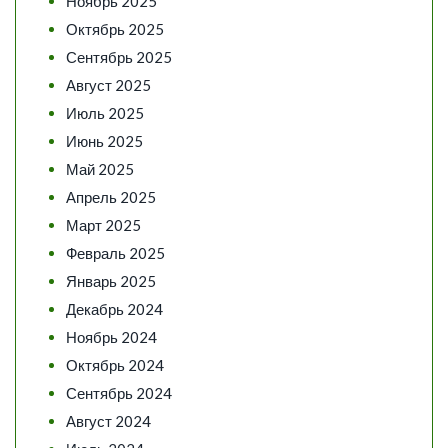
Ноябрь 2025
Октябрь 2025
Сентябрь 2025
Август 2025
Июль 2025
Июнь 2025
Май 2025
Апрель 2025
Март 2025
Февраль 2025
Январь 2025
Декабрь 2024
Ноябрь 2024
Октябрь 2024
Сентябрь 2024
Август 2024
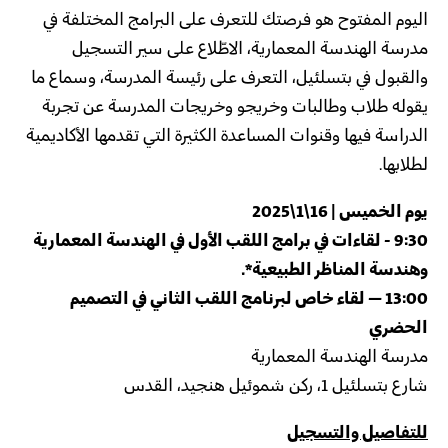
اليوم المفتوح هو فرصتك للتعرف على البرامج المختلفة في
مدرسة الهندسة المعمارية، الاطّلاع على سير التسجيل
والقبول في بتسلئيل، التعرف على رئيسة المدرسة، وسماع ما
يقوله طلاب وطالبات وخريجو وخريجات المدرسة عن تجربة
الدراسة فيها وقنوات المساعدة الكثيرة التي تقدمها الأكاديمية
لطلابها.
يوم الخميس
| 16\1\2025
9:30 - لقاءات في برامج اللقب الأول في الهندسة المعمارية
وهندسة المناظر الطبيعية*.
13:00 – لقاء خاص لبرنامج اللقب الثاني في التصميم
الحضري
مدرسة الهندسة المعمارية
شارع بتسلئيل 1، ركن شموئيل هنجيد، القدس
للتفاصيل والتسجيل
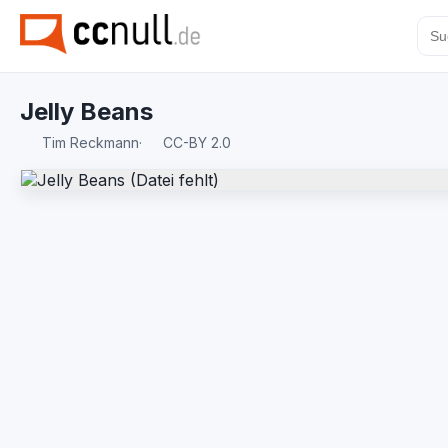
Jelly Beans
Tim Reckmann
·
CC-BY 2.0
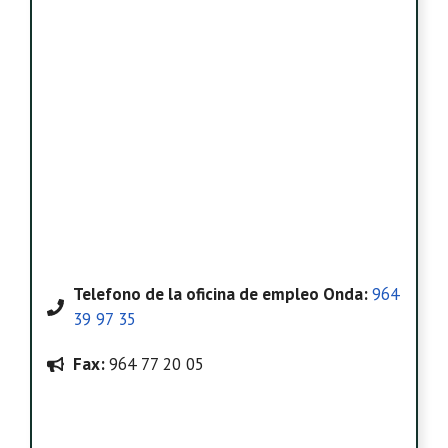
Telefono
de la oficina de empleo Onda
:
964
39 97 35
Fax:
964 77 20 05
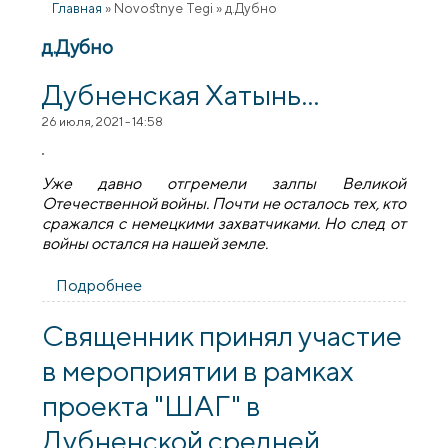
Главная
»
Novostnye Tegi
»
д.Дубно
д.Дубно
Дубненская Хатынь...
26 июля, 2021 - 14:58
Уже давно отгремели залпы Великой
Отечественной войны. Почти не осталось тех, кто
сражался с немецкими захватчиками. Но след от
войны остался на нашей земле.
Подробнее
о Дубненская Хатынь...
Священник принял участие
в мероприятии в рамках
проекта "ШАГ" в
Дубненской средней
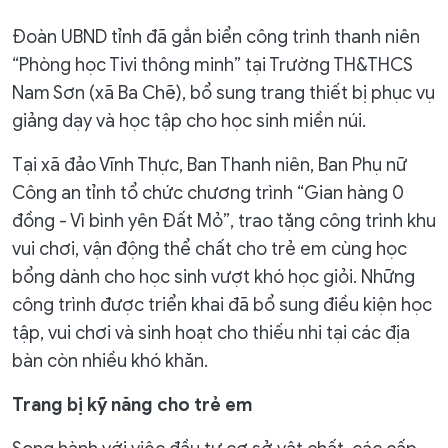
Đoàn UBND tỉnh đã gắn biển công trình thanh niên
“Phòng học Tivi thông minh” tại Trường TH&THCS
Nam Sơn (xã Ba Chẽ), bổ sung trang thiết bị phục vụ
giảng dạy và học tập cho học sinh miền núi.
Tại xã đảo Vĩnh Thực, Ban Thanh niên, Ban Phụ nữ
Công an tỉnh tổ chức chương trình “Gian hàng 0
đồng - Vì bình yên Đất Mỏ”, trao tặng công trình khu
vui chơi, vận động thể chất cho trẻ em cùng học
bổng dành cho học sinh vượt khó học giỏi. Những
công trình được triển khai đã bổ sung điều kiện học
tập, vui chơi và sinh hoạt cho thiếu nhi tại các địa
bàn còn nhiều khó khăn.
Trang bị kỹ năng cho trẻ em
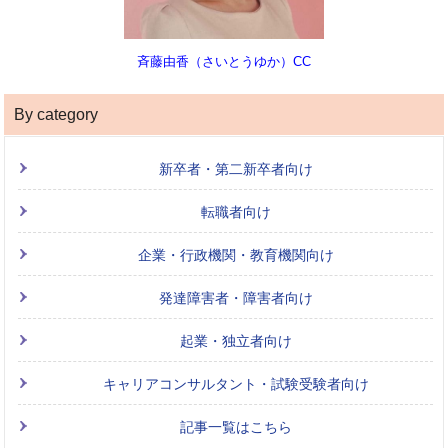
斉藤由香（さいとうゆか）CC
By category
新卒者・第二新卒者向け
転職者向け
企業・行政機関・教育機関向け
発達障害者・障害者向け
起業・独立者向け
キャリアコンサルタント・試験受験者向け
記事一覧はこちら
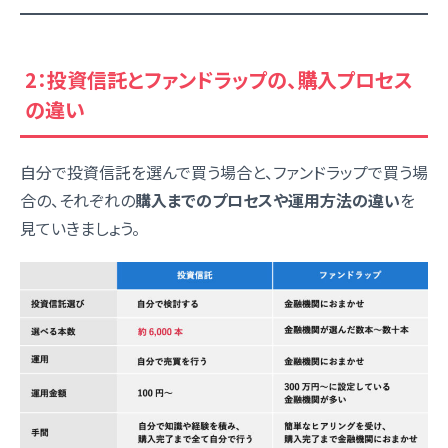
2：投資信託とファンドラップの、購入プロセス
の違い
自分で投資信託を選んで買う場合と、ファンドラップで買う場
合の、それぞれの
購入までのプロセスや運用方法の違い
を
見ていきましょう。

## What is needed
Set down the entries above exactly; no pictures belong in the copy.

## Output of the exercise
Ноябрь 2025
Октябрь 2025
Сентябрь 2025
Август 2025
Июль 2025
Июнь 2025
Май 2025
Апрель 2025
Март 2025
Февраль 2025
Январь 2025
Декабрь 2024
Ноябрь 2024
Октябрь 2024
Сентябрь 2024
Август 2024
اليوم المفتوح هو فرصتك للتعرف على البرامج المختلفة في
مدرسة الهندسة المعمارية، الاطّلاع على سير التسجيل
والقبول في بتسلئيل، التعرف على رئيسة المدرسة، وسماع ما
يقوله طلاب وطالبات وخريجو وخريجات المدرسة عن تجربة
الدراسة فيها وقنوات المساعدة الكثيرة التي تقدمها الأكاديمية
لطلابها.
يوم الخميس
| 16\1\2025
9:30 - لقاءات في برامج اللقب الأول في الهندسة المعمارية
وهندسة المناظر الطبيعية*.
13:00 – لقاء خاص لبرنامج اللقب الثاني في التصميم
الحضري
مدرسة الهندسة المعمارية
شارع بتسلئيل 1، ركن شموئيل هنجيد، القدس
للتفاصيل والتسجيل
Jelly Beans
Tim Reckmann
·
CC-BY 2.0
Telefono
de la oficina de empleo Onda
:
964
39 97 35
Fax:
964 77 20 05
Главная
»
Novostnye Tegi
»
д.Дубно
д.Дубно
Дубненская Хатынь...
26 июля, 2021 - 14:58
Уже давно отгремели залпы Великой
Отечественной войны. Почти не осталось тех, кто
сражался с немецкими захватчиками. Но след от
войны остался на нашей земле.
Подробнее
о Дубненская Хатынь...
Священник принял участие
в мероприятии в рамках
проекта "ШАГ" в
Дубненской средней
Đoàn UBND tỉnh đã gắn biển công trình thanh niên
“Phòng học Tivi thông minh” tại Trường TH&THCS
Nam Sơn (xã Ba Chẽ), bổ sung trang thiết bị phục vụ
giảng dạy và học tập cho học sinh miền núi.
Tại xã đảo Vĩnh Thực, Ban Thanh niên, Ban Phụ nữ
Công an tỉnh tổ chức chương trình “Gian hàng 0
đồng - Vì bình yên Đất Mỏ”, trao tặng công trình khu
vui chơi, vận động thể chất cho trẻ em cùng học
bổng dành cho học sinh vượt khó học giỏi. Những
công trình được triển khai đã bổ sung điều kiện học
tập, vui chơi và sinh hoạt cho thiếu nhi tại các địa
bàn còn nhiều khó khăn.
Trang bị kỹ năng cho trẻ em
斉藤由香（さいとうゆか）CC
By category
新卒者・第二新卒者向け
転職者向け
企業・行政機関・教育機関向け
発達障害者・障害者向け
起業・独立者向け
キャリアコンサルタント・試験受験者向け
記事一覧はこちら
2：投資信託とファンドラップの、購入プロセス
の違い
自分で投資信託を選んで買う場合と、ファンドラップで買う場
合の、それぞれの
購入までのプロセスや運用方法の違い
を
見ていきましょう。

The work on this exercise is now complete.